Start of Records for this exercise

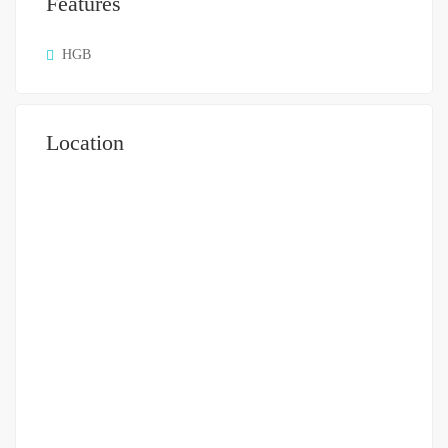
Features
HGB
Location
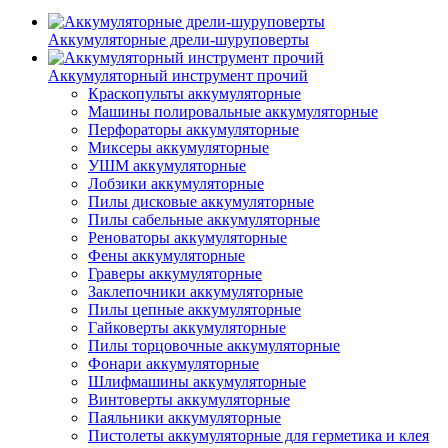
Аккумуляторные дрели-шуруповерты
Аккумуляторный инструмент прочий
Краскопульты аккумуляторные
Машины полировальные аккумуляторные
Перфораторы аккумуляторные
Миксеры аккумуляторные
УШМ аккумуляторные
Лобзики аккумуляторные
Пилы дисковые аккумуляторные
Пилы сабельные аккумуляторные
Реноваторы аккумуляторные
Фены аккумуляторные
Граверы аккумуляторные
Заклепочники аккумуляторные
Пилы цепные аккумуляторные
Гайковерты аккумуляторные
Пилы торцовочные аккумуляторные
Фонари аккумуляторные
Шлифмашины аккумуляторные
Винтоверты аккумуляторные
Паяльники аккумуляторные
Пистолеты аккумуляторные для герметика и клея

End of Records for this exercise
Start of Records for this exercise

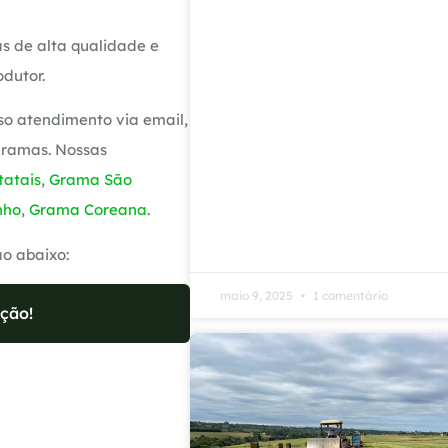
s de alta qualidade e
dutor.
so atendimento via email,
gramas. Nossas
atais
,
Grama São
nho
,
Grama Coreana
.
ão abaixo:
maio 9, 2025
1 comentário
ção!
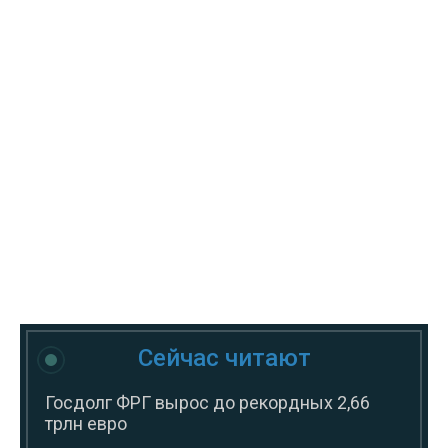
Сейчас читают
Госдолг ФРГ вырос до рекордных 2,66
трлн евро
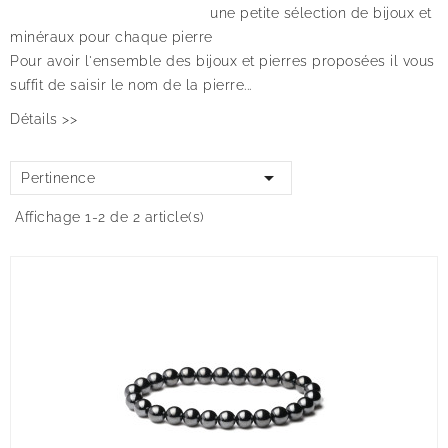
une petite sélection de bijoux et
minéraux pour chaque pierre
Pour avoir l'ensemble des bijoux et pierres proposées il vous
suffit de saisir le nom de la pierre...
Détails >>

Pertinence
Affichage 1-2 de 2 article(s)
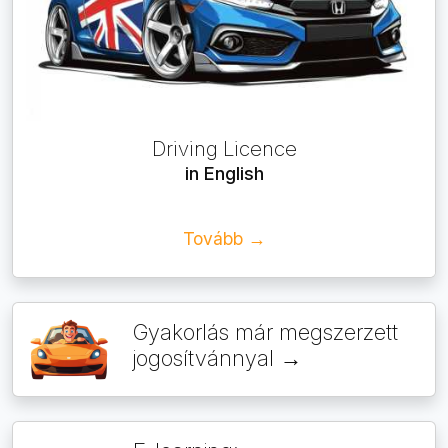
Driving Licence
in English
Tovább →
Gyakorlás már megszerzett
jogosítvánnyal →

End of Records for this exercise
Start of Records for this exercise

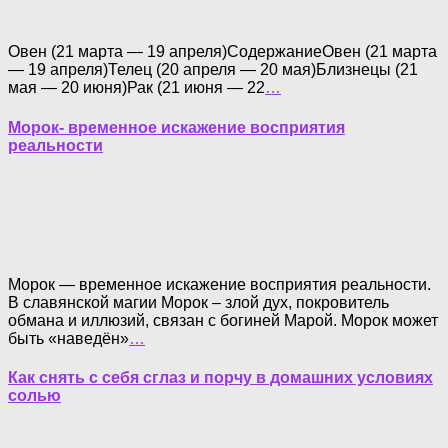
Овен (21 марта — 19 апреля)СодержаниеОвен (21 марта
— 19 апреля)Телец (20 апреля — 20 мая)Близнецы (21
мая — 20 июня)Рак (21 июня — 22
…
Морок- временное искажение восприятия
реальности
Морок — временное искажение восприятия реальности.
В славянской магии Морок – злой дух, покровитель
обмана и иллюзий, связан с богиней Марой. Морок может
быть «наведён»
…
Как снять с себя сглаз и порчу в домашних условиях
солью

End of Records for this exercise

# Instruction
For the word "bijoux", find every line in the data that holds it and copy that line.

# Answer section
une petite sélection de bijoux et
Pour avoir l'ensemble des bijoux et pierres proposées il vous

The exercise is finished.